Hi I am barely beginning to understand buy and sell...

  I read about big money players purposely trying to keep a stock price within a range to have their options come in the money... It makes sense that after the third friday, that pressure will rebound. Does this make any sense and if anyone knows about this I would love to read it or be directed to some posts about it??

 TY

snowy

 

1 Comments – Post Your Own

#1) On February 12, 2008 at 11:02 AM, Imperial1964 (97.92) wrote:

I'm no options trader, but I've read opinions that sound kind-of like that.

I think what you're talking about is options sellers trying to keep the options from coming in the money.  If stock prices don't move, the option buyers don't make money.  But the sellers do because they sold options that expire worthless.  With the leverage options offer--that is, you can control a large number of shares with just a few dollars--it is conceiveable that a big option writer might find it worthwhile to buy or sell a large number of shares right at options expiration in order to move the stock price back to where the option will expire worthless.

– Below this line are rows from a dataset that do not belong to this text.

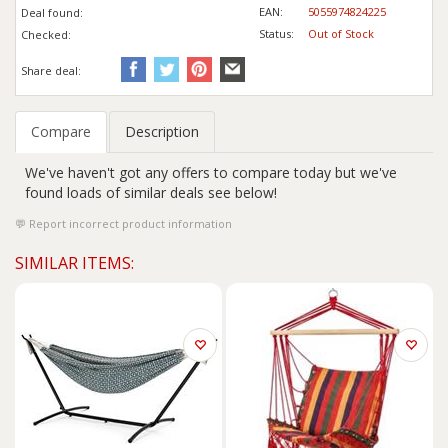
EAN:
5055974824225
Deal found:
Status:
Out of Stock
Checked:
Share deal:
Compare
Description
We've haven't got any offers to compare today but we've
found loads of similar deals see below!
Report incorrect product information
SIMILAR ITEMS:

I've heard people spout such theories, but I don't think it would be practical.  Buying or selling enough shares to move the share price would require huge transactions and it's not guaranteed to work.

But what (unscrupulous) options sellers sometimes do is start a rumor to sway the markets before options expiration.  If the market has dropped too far, you might hear rumors about Warren Buffet buying out a bond insurer or making a huge investment in a bank.  Such rumors have caused market rallies and saved option writers money at the expense of options buyers.

Don't worry about options trading at this point.  70% of options expire worthless.  That means a 100% loss for the buyers 70% of the time.   And for the options writers, the 30% of the time they lose money, perhaps 10% of the time they lose BIG.  Options are far too volatile for me.